Touray has been charged with the murder of a fellow junta minister, Ousman Koro Ceesay, whose body was found in his vehicle on Jambur Bridge in June, 1995.
The retired military officer-turned-politician had declined to take his plea in the case, invoking constitutional immunity, just as he had done at the Truth, Reconciliation and Reparations Commission, but the judge entered a not-guilty plea for him.
Touray was a long-serving minister of Local Government and Lands and a member of the Armed Forces Provisional Ruling Council (AFPRC), which assumed power after the 1994 coup that overthrew President Dawda Jawara and ended more than 30 years of the rule of the People’s Progressive Party.
“We rely on the facts before the court, particularly the undisputed facts of witnesses Ensa Mendy (second prosecution witness), Lamin Ndour, Amat Jangum, and Alagie Kanyi. All these witnesses, without a shadow of a doubt, said before this court, under oath, that the third defence witness (DW3) was a member of AFPRC from 1994 to 1997.
“Pursuant to section 13(1) and (5) of the 1997 Constitution’s Second Schedule, and having found that he is a member of the junta, no court or tribunal or body shall enquire about the activities or omissions of Yankuba Touray between 1994 and 1997. He cannot be tried under civil or criminal law,” said lawyer Sissoho.
He submitted that it was not about interpretation, but the right of the accused person not to be questioned or prosecuted. He cited a case by former Attorney General Abubacarr Ba Tambedou, who applied for the matter to be referred to the court for interpretation.

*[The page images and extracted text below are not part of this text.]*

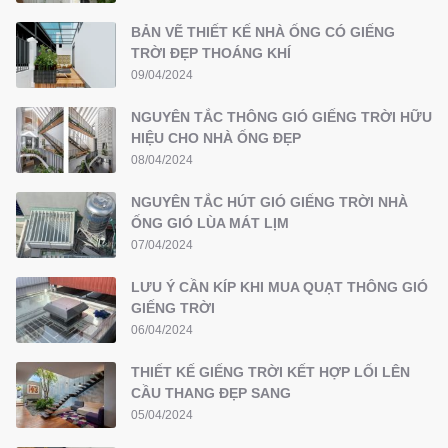
BẢN VẼ THIẾT KẾ NHÀ ỐNG CÓ GIẾNG
TRỜI ĐẸP THOÁNG KHÍ
09/04/2024
NGUYÊN TẮC THÔNG GIÓ GIẾNG TRỜI HỮU
HIỆU CHO NHÀ ỐNG ĐẸP
08/04/2024
NGUYÊN TẮC HÚT GIÓ GIẾNG TRỜI NHÀ
ỐNG GIÓ LÙA MÁT LỊM
07/04/2024
LƯU Ý CẦN KÍP KHI MUA QUẠT THÔNG GIÓ
GIẾNG TRỜI
06/04/2024
THIẾT KẾ GIẾNG TRỜI KẾT HỢP LỐI LÊN
CẦU THANG ĐẸP SANG
05/04/2024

The court on July 15, 2019 ruled that there was no evidence for referral.
“By virtue of section 13(1) and (5) of the Second Schedule of the 1997 Constitution, the powers of this court have been ousted. I humbly pray that this case be struck out because it is illegal to try the accused and it infringes on his rights.”
Section 13 (1) of Schedule Two of the 1997 Constitution states: “No member of the Armed Forces Provisional Ruling Council, any person appointed minister by the Armed Forces Provisional Ruling Council, or other appointees of the Armed Forces Provisional Ruling Council shall be held liable or answerable before a court or authority or under this Constitution or any other law, either jointly or severally, for an act or omission in the performance of his or her official duties.”
Section 13 (5) of the schedule adds: “It shall not be lawful for any court or tribunal to entertain an action instituted in respect of an act or omission against a person acting or omitting to act on the instructions or authority of the Armed Forces Provisional Ruling Council, or a member thereof, and alleged to be in contravention of any law, whether substantive or procedural, in existence before or during the administration of the Armed Forces Provisional Ruling Council.”
Sissoho asked the court to look at section 127 of the 1997 Constitution. The case continues on Monday, October 19, 2020. The defence counsel will continue with his application for constitutional immunity.
The prosecution has called nine witnesses in the case that started in October 2019. The defence counsel made a ‘no case to answer’ submission and urged the court to acquit and discharge Touray. However, the trial judge overruled the application and told Touray to open his defence.
The accused has called three witnesses – Mariama Minteh (his sister-in-law), Mamie Minteh (his wife), and himself.